I don't agree with this.

If it appears in the list of p.r. functions then it is p.r. I don't see why he thinks that if x is in the list of p.r. functions then it is not p.r.

Theorem 21 There are effectively computable numerical functions which aren’t primitive recursive.

Proof The set of p.r. functions is effectively enumerable. That is to say, there is an effective way of numbering off functions f0, f1, f2, ..., such that each of the fi is p.r., and each p.r. function appears somewhere on the list.

This holds because, by definition, every p.r. function has a ‘recipe’ in which it is defined by recursion or composition from other functions which are defined by recursion or composition from other functions which are defined ...ultimately in terms of some primitive starter functions.

see attachment

So choose some standard formal specification language for representing these recipes.
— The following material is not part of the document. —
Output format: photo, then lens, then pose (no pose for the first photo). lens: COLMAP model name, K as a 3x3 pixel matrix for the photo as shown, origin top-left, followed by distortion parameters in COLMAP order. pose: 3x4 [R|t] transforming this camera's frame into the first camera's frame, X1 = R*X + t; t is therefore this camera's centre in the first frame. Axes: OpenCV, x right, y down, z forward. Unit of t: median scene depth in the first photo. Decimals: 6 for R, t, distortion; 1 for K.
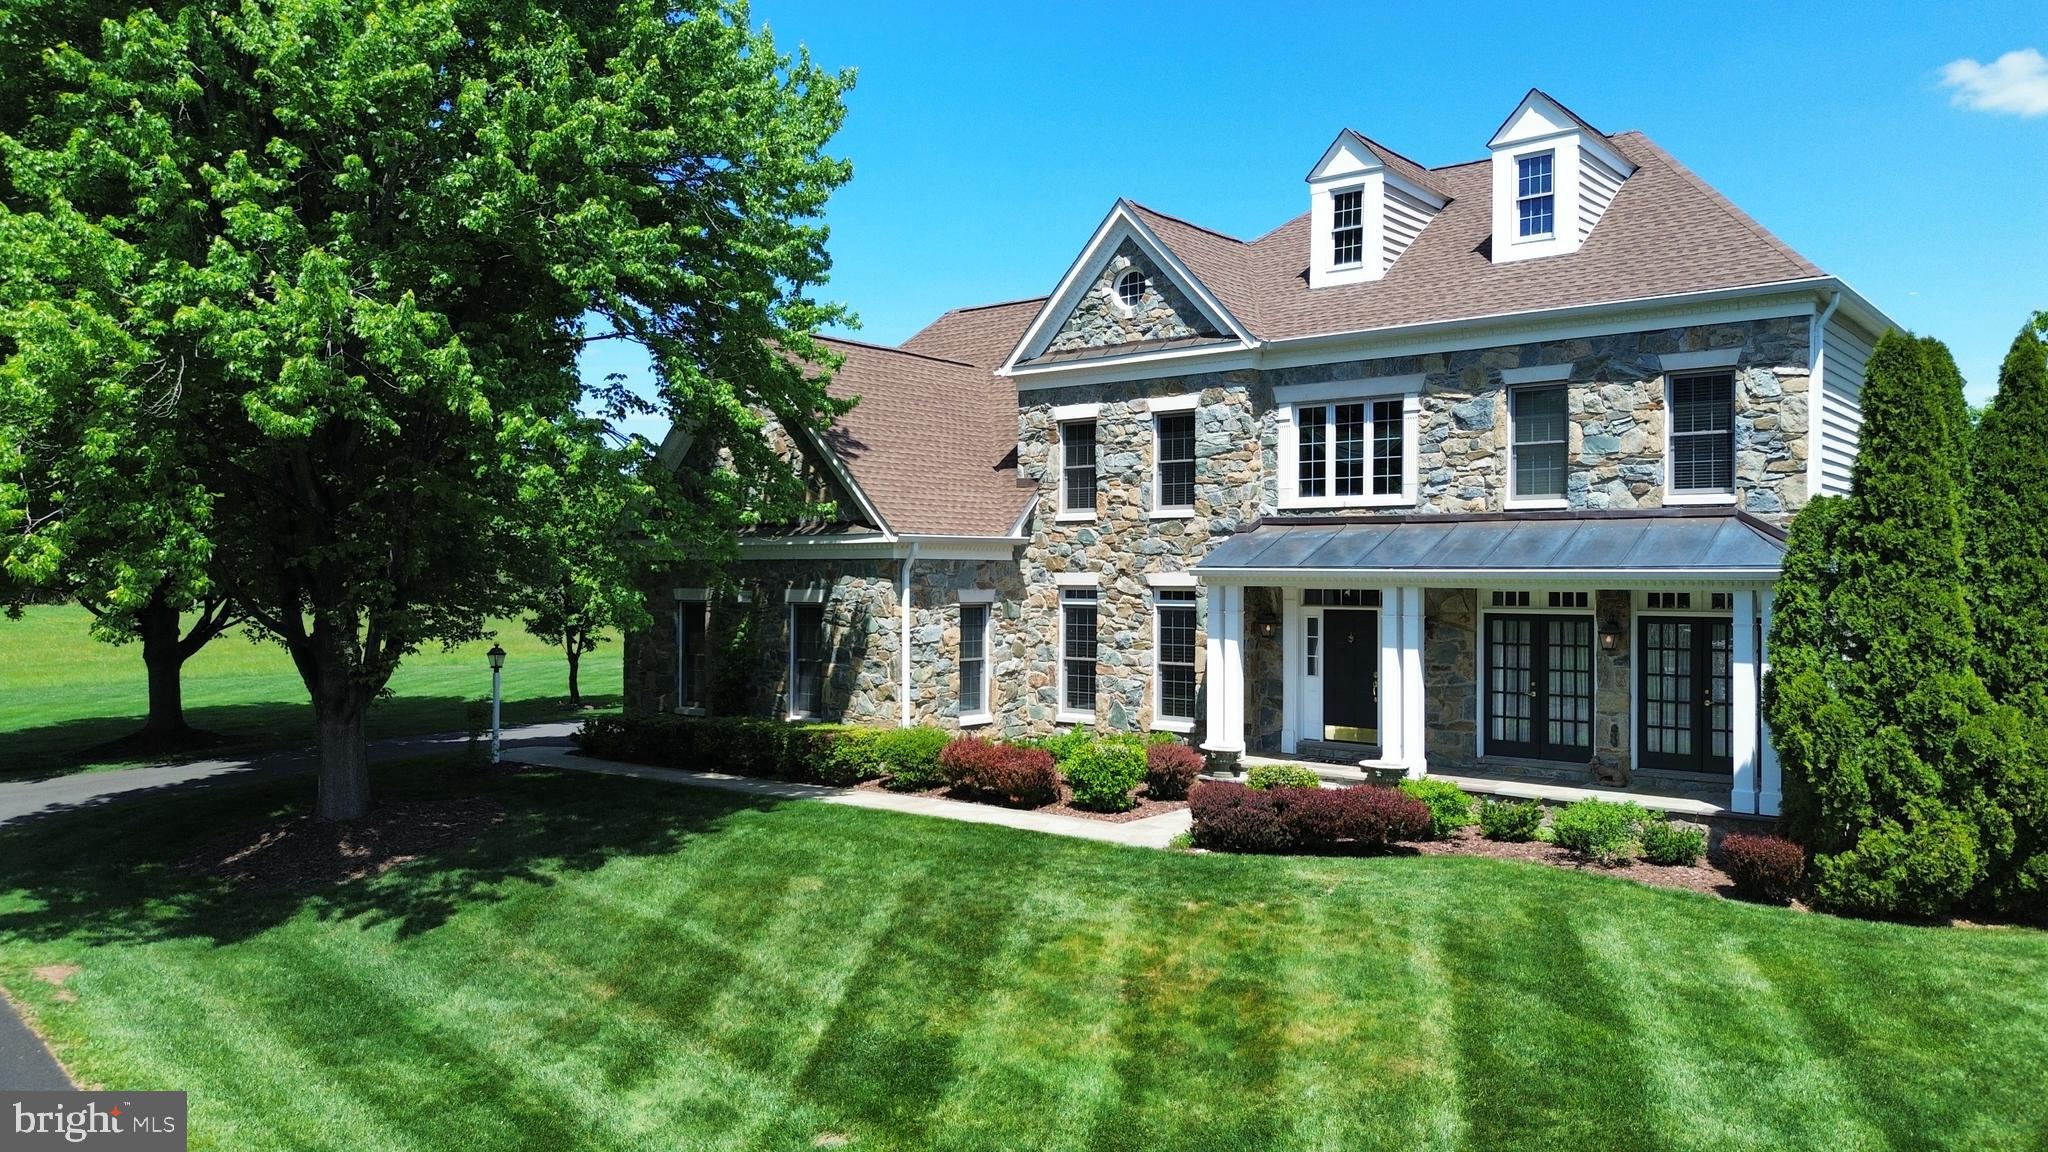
lens RADIAL K [[1435.8, 0, 1030.5], [0, 1435.8, 569.4], [0, 0, 1]] dist [0.109887, -0.112139]
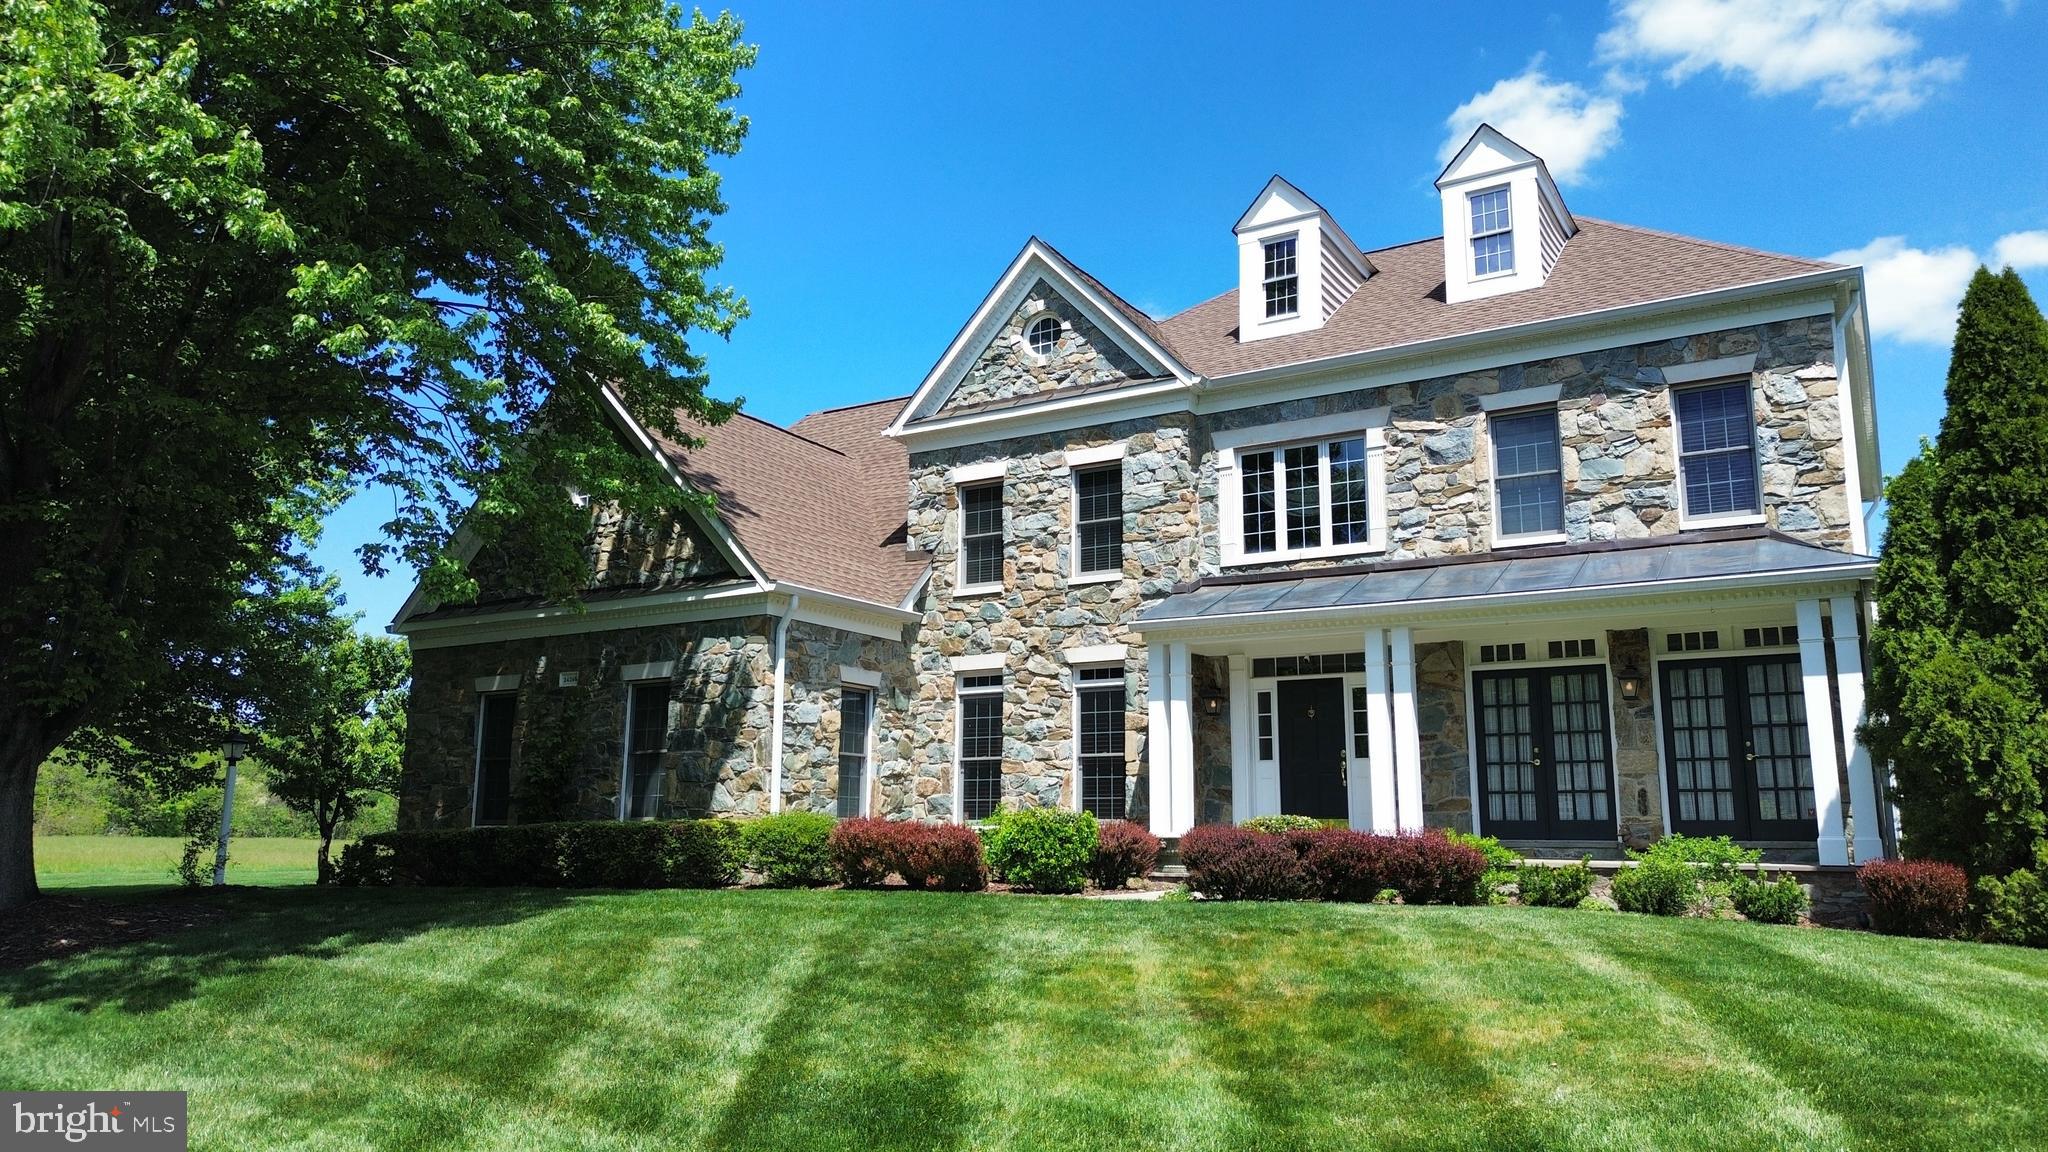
lens RADIAL K [[1435.8, 0, 1030.5], [0, 1435.8, 569.4], [0, 0, 1]] dist [0.109887, -0.112139]
pose [[0.990169, 0.027924, 0.137058, -0.064655], [-0.002791, 0.983619, -0.180239, 0.123907], [-0.139846, 0.178085, 0.974027, 0.184755]]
Then we can effectively generate ‘in alphabetical order’ all possible strings of symbols from this language; and as we go along, we select the strings that obey the rules for being a recipe for a p.r. function. That generates a list of recipes which effectively enumerates the p.r. functions, repetitions allowed.

Now consider our table. Down the table we list off the p.r. functions f0, f1, f2, ... An individual row then gives the values of fn for each argument. Let’s define the corresponding diagonal function, by putting δ(n) = fn(n) + 1.

To compute δ(n), we just run our effective enumeration of the recipes for p.r. functions until we get to the recipe for fn. We follow the instructions in that recipe to evaluate that function for the argument n. We then add one. Each step is entirely mechanical. So our diagonal function is effectively computable, using a step-by-step algorithmic procedure.

By construction, however, the function δ can’t be primitive recursive. For suppose otherwise. Then δ must appear somewhere in the enumeration of p.r. functions, i.e. be the function fd for some index number d.

I don't agree with this.

If it appears in the list of p.r. functions then it is p.r. I don't see why he thinks that if x is in the list of p.r. functions then it is not p.r.

But now ask what the value of δ(d) is. By hypothesis, the function δ is none other than the function fd, so δ(d) = fd(d). But by the initial definition of the diagonal function, δ(d) = fd (d) + 1. Contradiction.

So we have ‘diagonalized out’ of the class of p.r. functions to get a new function δ which is effectively computable but not primitive recursive.